[Items listed in a dataset]
· · · ·

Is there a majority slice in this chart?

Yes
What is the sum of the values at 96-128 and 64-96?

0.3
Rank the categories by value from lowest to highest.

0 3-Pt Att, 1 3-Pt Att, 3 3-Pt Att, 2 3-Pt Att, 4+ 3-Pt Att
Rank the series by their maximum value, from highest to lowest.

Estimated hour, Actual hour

· · · ·

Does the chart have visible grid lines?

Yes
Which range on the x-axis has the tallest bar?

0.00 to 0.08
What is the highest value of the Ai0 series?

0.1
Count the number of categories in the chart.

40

· · · ·

▸ WHAT IS EXPECTED: Convert the lines of the entries above into a numbered list, starting at the line containing "Is there a majority slice in this chart?" and ending at the line containing "Rank the series", both included. Omit any blank lines.

▸ YOUR SOLUTION:
1. Is there a majority slice in this chart?
2. Yes
3. What is the sum of the values at 96-128 and 64-96?
4. 0.3
5. Rank the categories by value from lowest to highest.
6. 0 3-Pt Att, 1 3-Pt Att, 3 3-Pt Att, 2 3-Pt Att, 4+ 3-Pt Att
7. Rank the series by their maximum value, from highest to lowest.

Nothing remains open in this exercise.